[Work task]: From the entries, return every line where the string "clause" shows up.

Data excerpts
┏━━
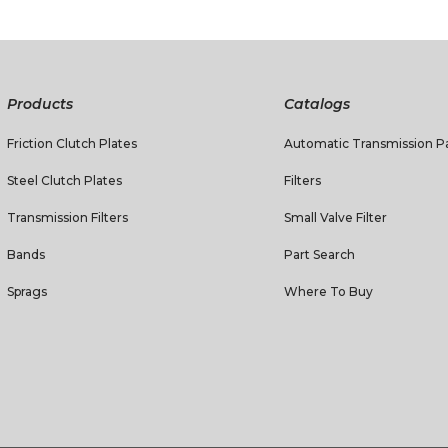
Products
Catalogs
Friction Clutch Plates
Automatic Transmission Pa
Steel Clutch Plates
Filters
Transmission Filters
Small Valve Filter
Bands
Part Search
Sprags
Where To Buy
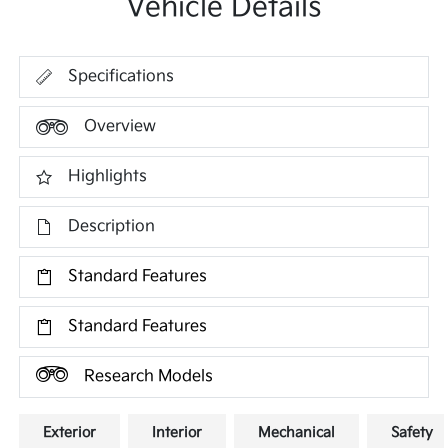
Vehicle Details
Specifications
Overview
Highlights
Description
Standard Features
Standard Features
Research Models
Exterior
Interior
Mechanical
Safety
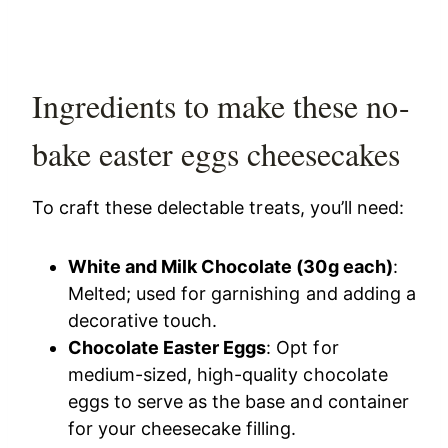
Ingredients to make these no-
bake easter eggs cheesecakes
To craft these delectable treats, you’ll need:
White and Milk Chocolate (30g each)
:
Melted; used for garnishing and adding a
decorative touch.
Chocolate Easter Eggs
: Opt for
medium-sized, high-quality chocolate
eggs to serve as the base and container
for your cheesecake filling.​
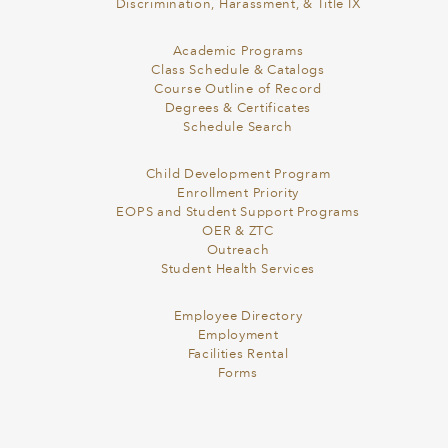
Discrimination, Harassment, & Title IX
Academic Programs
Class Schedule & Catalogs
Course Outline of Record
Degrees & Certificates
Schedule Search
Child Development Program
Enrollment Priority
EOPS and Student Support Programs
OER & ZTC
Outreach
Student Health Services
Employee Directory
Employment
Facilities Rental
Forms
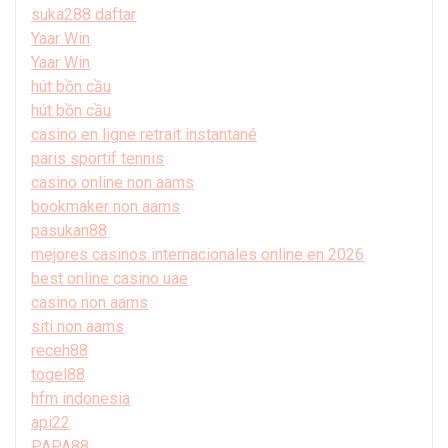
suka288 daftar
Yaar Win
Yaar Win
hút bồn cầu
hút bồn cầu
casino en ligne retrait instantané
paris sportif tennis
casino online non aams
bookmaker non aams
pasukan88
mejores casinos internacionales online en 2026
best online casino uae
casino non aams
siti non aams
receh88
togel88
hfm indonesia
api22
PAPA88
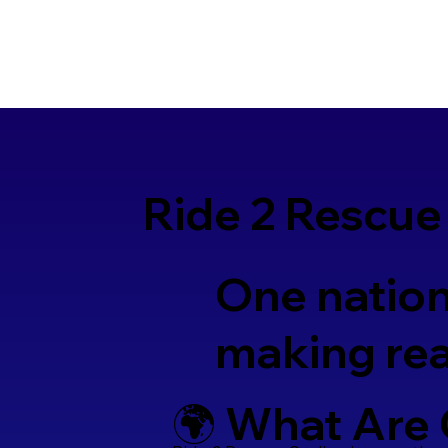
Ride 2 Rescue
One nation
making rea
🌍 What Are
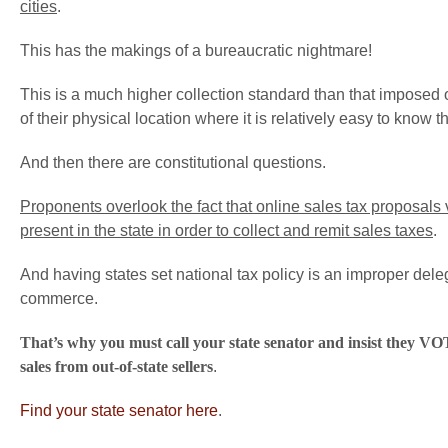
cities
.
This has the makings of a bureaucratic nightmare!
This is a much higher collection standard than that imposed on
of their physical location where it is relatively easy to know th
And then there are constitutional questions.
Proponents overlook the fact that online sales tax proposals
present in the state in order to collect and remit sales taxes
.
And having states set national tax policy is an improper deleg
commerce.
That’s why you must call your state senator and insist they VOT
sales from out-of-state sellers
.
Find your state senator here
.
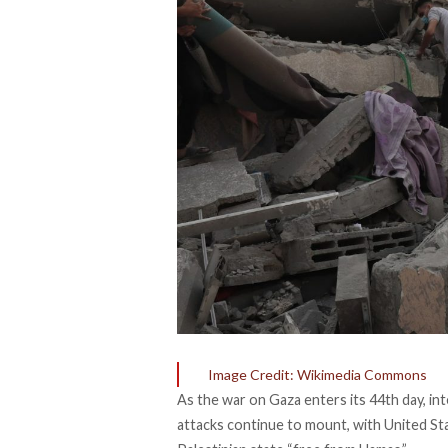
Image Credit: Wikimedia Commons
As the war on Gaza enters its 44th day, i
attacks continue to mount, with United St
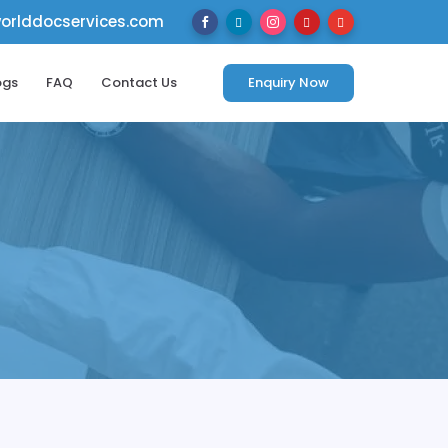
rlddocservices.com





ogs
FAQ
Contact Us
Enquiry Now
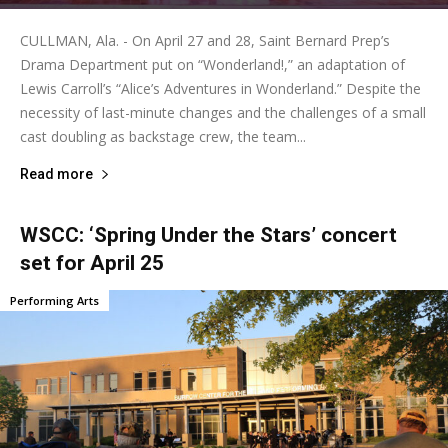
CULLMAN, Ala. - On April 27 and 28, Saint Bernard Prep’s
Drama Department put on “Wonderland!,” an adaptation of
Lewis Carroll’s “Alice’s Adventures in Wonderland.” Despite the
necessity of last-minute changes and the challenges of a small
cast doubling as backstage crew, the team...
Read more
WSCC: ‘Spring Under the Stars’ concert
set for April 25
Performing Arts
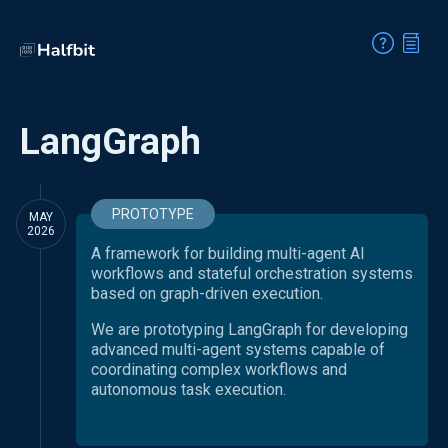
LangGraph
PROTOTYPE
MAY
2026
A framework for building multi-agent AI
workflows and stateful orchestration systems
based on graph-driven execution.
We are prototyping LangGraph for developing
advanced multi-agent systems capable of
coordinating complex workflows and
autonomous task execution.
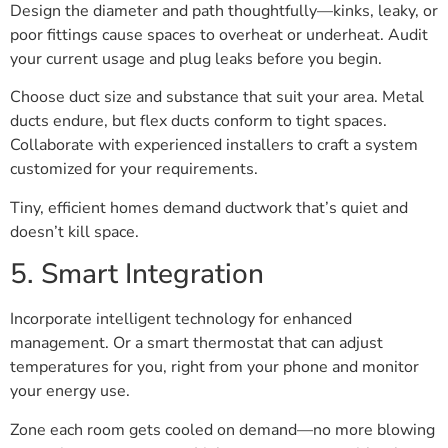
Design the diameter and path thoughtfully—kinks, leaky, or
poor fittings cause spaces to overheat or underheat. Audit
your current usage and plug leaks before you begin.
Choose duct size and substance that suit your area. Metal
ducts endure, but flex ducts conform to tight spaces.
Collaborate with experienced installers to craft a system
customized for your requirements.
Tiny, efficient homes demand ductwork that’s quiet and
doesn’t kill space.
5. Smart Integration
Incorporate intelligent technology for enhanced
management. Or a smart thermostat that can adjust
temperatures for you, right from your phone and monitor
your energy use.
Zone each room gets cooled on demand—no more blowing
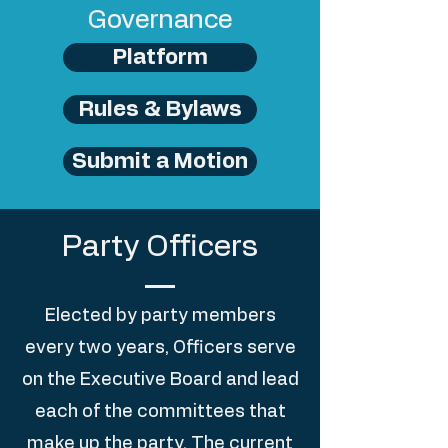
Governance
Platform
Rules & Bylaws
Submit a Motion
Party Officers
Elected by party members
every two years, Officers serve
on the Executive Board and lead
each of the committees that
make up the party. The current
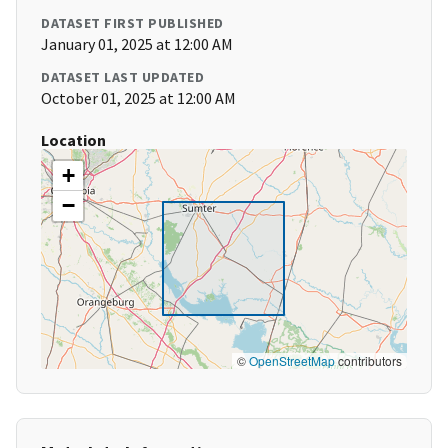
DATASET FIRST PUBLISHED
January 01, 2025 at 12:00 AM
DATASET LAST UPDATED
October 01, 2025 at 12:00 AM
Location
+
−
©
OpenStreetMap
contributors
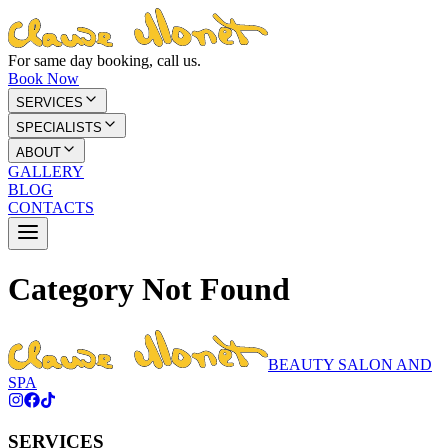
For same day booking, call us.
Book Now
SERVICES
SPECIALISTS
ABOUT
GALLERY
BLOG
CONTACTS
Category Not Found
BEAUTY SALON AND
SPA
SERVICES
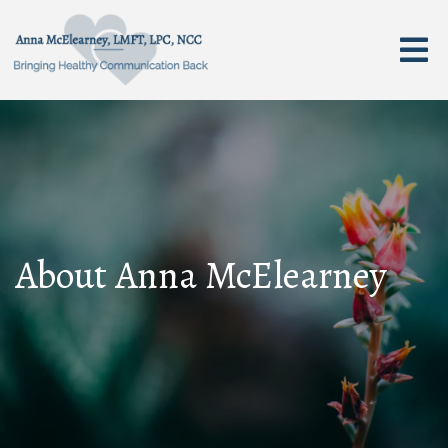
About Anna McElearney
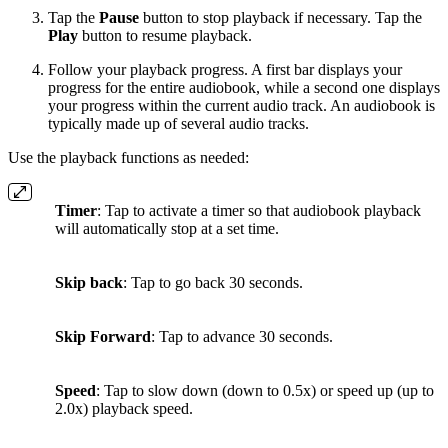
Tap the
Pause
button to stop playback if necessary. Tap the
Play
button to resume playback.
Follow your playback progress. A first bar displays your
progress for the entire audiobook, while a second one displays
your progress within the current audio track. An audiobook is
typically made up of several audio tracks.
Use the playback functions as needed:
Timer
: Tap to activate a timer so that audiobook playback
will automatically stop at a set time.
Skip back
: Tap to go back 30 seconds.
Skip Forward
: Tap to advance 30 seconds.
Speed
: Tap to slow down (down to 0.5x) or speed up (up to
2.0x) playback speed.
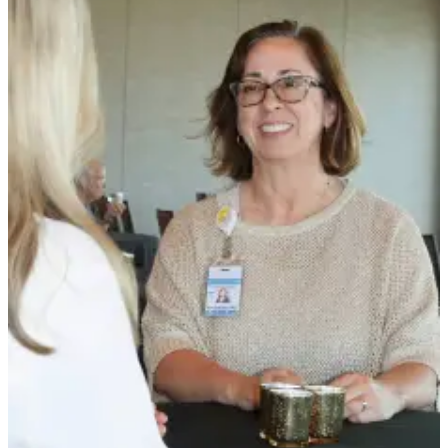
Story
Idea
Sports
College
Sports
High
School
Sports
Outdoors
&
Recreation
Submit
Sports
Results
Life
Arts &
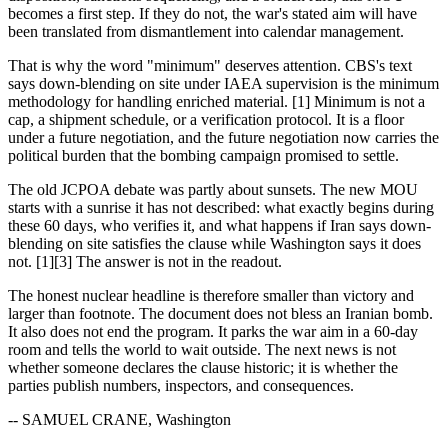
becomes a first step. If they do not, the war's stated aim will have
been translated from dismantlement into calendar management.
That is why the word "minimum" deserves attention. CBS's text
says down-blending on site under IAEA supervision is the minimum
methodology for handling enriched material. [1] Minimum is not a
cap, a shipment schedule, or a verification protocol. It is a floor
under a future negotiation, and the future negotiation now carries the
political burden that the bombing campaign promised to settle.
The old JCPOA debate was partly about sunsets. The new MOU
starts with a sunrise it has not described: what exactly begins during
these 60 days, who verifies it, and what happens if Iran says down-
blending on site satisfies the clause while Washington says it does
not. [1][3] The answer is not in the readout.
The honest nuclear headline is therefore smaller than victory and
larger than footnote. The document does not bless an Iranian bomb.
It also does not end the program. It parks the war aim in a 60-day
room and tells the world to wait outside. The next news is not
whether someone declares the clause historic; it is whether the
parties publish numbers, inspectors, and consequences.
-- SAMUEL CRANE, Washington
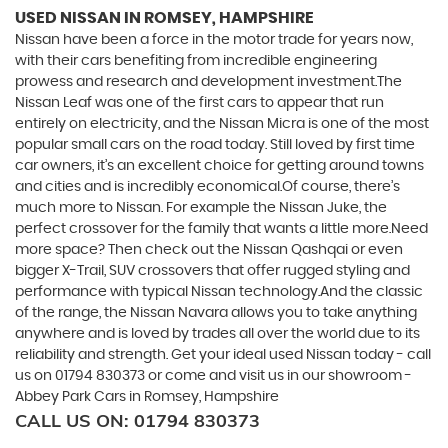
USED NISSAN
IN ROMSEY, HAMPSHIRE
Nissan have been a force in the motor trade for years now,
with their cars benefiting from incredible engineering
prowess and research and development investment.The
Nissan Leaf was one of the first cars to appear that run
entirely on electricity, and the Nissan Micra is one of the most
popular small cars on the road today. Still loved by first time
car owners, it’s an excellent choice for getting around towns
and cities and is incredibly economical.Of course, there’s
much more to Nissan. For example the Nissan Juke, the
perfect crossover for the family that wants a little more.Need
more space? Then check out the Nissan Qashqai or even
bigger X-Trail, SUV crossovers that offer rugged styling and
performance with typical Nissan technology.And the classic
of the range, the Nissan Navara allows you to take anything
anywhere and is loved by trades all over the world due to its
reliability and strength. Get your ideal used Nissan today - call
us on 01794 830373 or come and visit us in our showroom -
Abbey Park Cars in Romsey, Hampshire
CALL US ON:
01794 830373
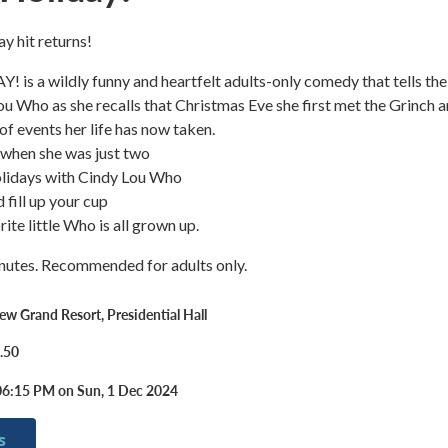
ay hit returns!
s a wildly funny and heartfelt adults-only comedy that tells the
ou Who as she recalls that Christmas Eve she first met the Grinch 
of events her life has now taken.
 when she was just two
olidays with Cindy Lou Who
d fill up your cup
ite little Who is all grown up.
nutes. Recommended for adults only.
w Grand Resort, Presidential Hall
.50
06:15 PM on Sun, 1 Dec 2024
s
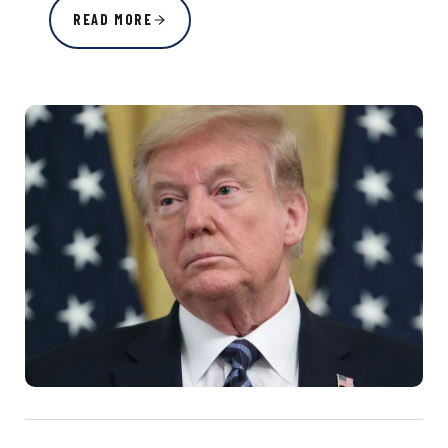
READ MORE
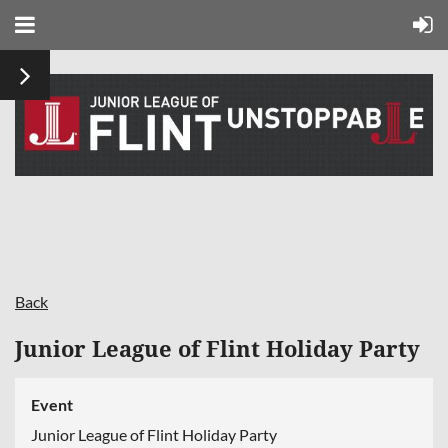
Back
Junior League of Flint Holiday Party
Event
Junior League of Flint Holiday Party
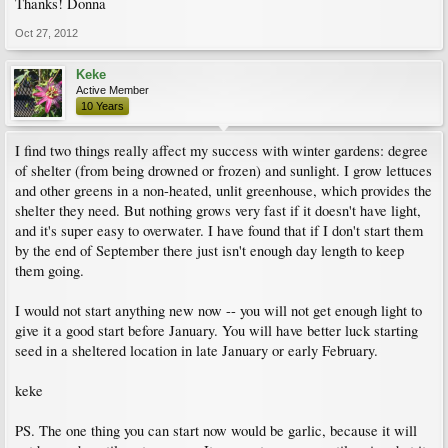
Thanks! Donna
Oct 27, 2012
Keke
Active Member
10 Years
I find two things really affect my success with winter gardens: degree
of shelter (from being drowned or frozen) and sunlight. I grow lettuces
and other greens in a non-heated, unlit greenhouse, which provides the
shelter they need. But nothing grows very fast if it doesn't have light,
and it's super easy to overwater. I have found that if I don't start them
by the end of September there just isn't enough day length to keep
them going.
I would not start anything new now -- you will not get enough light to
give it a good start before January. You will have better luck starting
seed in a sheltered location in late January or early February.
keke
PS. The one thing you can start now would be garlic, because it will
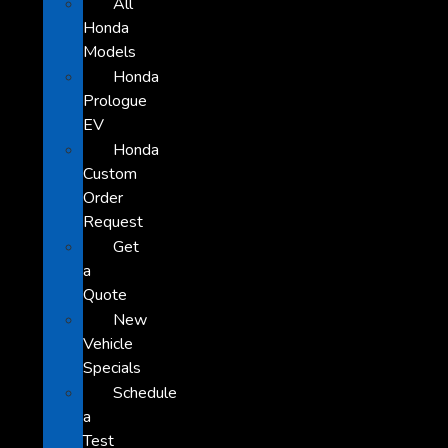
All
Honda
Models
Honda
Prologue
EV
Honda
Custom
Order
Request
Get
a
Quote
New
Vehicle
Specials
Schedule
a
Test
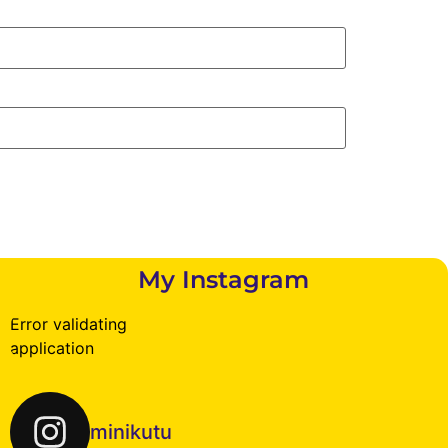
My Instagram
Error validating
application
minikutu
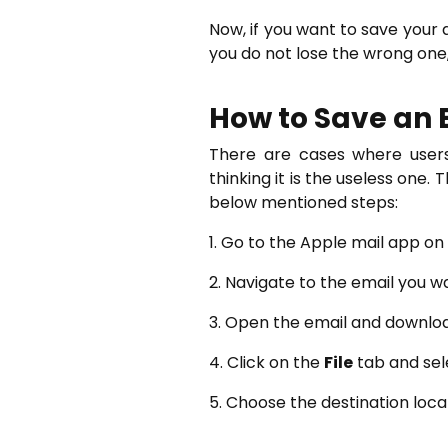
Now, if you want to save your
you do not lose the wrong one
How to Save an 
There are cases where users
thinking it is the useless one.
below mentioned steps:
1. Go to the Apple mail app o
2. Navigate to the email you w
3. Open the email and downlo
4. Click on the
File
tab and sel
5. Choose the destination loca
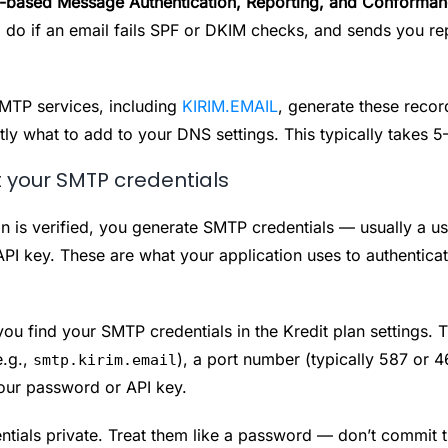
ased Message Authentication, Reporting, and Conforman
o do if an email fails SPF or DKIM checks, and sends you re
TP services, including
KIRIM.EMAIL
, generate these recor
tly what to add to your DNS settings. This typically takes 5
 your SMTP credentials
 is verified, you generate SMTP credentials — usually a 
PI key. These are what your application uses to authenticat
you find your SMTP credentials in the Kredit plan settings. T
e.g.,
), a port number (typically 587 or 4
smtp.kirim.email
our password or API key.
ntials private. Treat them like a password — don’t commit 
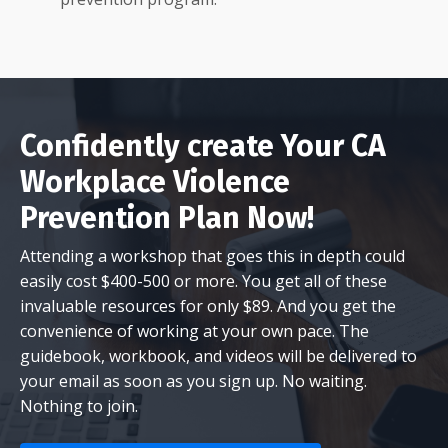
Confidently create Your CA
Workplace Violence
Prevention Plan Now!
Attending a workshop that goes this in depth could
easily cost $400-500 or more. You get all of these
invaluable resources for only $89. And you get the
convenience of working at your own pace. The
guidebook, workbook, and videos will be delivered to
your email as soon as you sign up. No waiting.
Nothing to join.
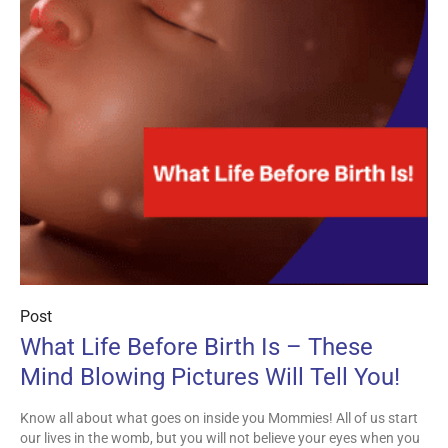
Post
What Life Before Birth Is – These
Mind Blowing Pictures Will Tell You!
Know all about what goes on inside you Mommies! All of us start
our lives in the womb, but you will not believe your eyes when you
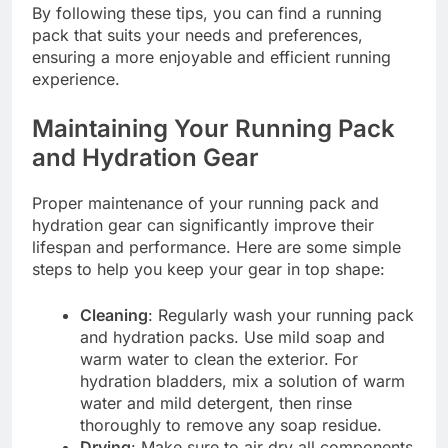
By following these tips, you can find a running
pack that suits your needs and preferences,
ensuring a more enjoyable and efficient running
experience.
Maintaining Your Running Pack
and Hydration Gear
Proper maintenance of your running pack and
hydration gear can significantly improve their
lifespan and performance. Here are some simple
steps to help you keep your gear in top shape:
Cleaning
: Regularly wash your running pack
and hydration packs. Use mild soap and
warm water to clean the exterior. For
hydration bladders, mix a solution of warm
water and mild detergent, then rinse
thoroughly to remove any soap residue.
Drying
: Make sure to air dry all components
┗━━
[Response below]:
blending on site satisfies the clause while Washington says it does
whether someone declares the clause historic; it is whether the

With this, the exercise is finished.